Autobus pełen ludzi, tlok (godzina 16, każdy wraca z roboty), jednym z pasażerów zajmujących miejsce siedzące jest czarnoskóry mężczyzna, wiek nieznany.
Autobus staje na przystanku, wsiada kobieta w zaawansowanej ciąży z zakupami i jakaś babcia (i inne osoby).
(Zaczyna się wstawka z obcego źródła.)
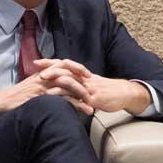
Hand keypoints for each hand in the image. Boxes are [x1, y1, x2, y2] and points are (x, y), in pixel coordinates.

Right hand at [0, 60, 93, 125]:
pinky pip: (60, 98)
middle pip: (68, 72)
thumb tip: (60, 88)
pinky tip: (80, 110)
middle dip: (83, 80)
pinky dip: (73, 104)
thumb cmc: (19, 96)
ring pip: (67, 85)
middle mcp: (45, 76)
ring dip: (81, 95)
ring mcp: (43, 85)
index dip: (77, 68)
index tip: (89, 75)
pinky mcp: (41, 96)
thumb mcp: (34, 85)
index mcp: (44, 72)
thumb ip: (46, 83)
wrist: (3, 102)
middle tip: (94, 89)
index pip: (64, 65)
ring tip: (91, 105)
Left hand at [34, 59, 153, 114]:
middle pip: (65, 69)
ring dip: (55, 81)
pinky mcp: (93, 98)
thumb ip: (78, 84)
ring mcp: (89, 88)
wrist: (125, 94)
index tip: (36, 62)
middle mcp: (84, 78)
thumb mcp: (92, 85)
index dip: (50, 63)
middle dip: (50, 69)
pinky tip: (58, 100)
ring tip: (41, 83)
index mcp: (83, 74)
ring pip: (69, 81)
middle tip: (36, 70)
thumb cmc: (108, 91)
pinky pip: (78, 97)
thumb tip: (64, 86)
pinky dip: (66, 97)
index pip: (64, 65)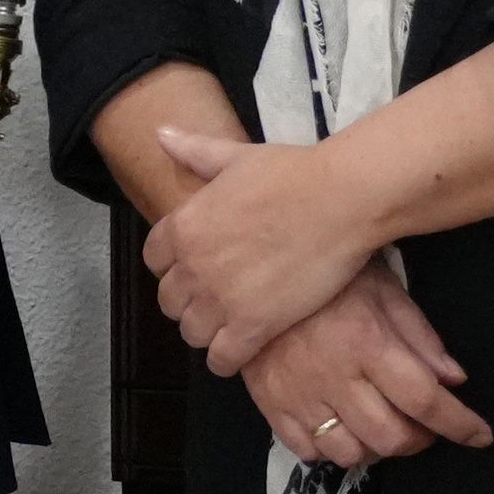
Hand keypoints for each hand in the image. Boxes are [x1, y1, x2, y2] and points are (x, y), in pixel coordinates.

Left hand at [145, 128, 389, 362]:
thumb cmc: (293, 173)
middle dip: (187, 303)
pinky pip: (221, 358)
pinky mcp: (253, 326)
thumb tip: (160, 133)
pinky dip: (226, 359)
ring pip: (191, 333)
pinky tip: (242, 351)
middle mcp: (192, 266)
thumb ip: (195, 152)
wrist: (340, 199)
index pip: (153, 260)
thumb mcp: (236, 156)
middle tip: (213, 302)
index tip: (193, 270)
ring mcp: (220, 299)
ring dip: (206, 332)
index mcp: (182, 226)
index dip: (172, 267)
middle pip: (169, 301)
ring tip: (227, 327)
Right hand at [240, 261, 490, 467]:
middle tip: (424, 426)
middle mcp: (334, 377)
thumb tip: (453, 380)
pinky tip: (339, 429)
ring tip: (381, 429)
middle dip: (420, 440)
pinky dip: (329, 450)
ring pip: (348, 453)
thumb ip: (419, 335)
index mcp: (368, 343)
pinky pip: (305, 450)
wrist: (250, 267)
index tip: (480, 435)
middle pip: (391, 437)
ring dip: (375, 450)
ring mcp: (298, 395)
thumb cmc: (327, 273)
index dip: (460, 424)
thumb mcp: (383, 288)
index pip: (425, 399)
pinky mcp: (269, 403)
Murzyn widząc kobietę w ciąży wstaje i mówi do niej :
- "Proszę sobie usiąść" i grzecznie się odsuwa, podaje dłoń żeby się go złapała - autobus już rusza.
Babcia widząc zwalniane miejsce, odpycha kobietę brzemienną, pędem wskakuje na krzesełko, zajmuje je i siedzi wniebowzięta.
Na to Czarnoskóry mówi jej uprzejmie :
- "przepraszam, ale ustąpiłem miejsca tej kobiecie, bo jest w ciąży i wygląda na zmęczoną, chyba nie stanie się pani nic, jeśli postoi pani trochę a da usiąść tej pani."
Na co babcia odpowiada :
- "Nie wiem, z jakiego plemienia pan jest, ale tutaj, w tym cywilizowanym kraju ustępuje się miejsca starym, schorowanym kobietom, a nie młodym, zdrowym".
No niestety miała pecha, bo czarny mężczyzna najwidoczniej mocno się zirytował przytykiem rasistowskim, więc ładnie i dosadnie odpowiedział starszej pani :
- "Nie wiem, z jakiej wioski pani jest, ale w mojej to takie stare i zgryźliwe pizdy zjada się na kolację".
Ponoć reakcja autobusu była nie do opisania.